The Herefordshire Halls site during excavation. Image credit Manchester University
ScienceDaily reports yesterday that –
The remains of two large 6000-year-old halls, each buried within a prehistoric burial mound, have been discovered by archaeologists from The University of Manchester and Herefordshire Council — in a UK first.
The sensational finds on Dorstone Hill, near Peterchurch in Herefordshire, were thought to be constructed between 4000 and 3600 BC. Some of the burnt wood discovered at the site shows the character of the building’s structure above ground level- in another UK first. The buildings, probably used by entire communities, are of unknown size, but may have been of similar length to the Neolithic long barrows beneath which they were found — 70metres and 30m long. They were, say the team, deliberately burnt down after they were constructed and their remains incorporated into the two burial mounds.
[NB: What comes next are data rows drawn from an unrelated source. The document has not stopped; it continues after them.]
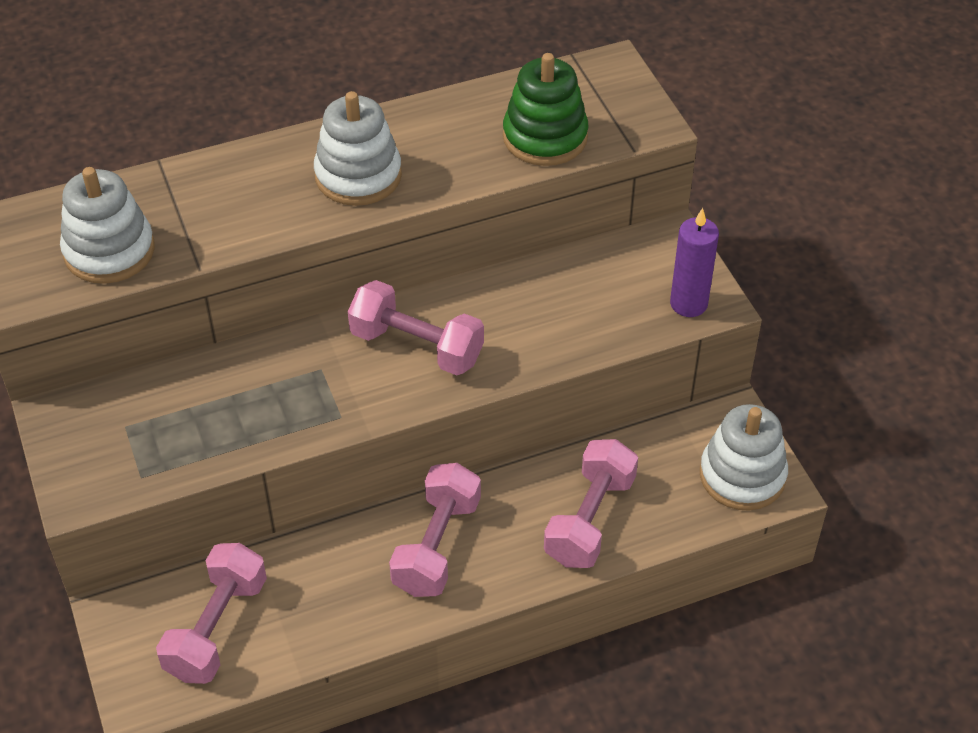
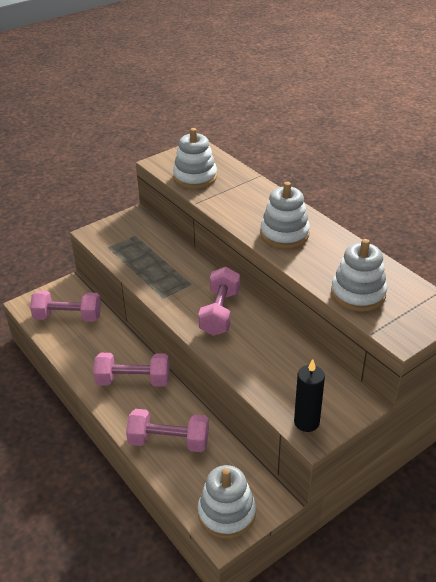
camera: 75 degrees right, 10 degrees down
(545, 137) = (358, 294): green stacking toy -> white stacking toy
(688, 304) = (306, 422): purple candle -> black candle

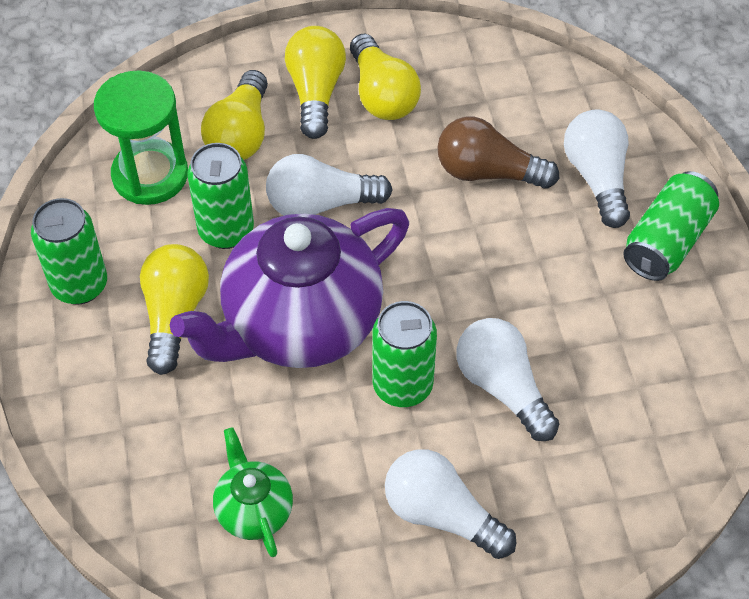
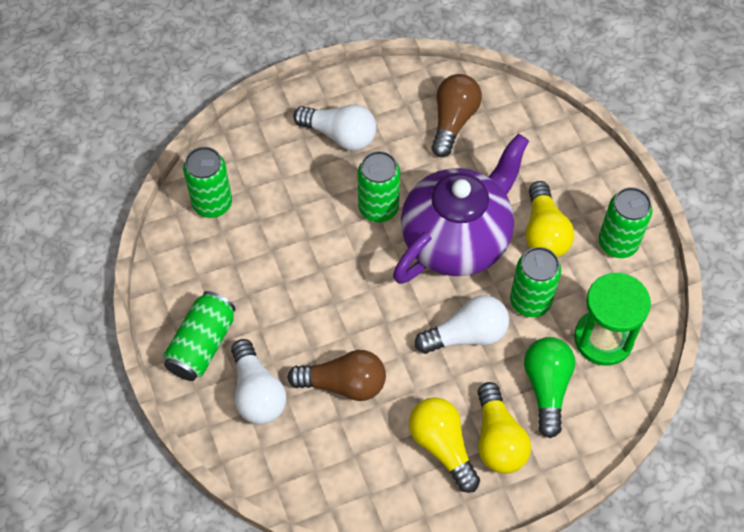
camera: 170 degrees right, 5 degrees up
(240, 134) = (547, 387): yellow light bulb -> green light bulb
(254, 510) = (453, 121): green teapot -> brown light bulb
(503, 387) = (312, 217): white light bulb -> none
(652, 431) = (212, 204): none -> green can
The buildings were likely to have been long structures with aisles, framed by upright posts, and with internal partitions. Professor of archaeology from The University of Manchester Julian Thomas and Dr Keith Ray Herefordshire Council’s County Archaeologist, co-directed the excavation Professor Thomas said: “This find is of huge significance to our understanding of prehistoric life- so we’re absolutely delighted. “It makes a link between the house and a tomb more forcefully than any other investigation that has been ever carried out.”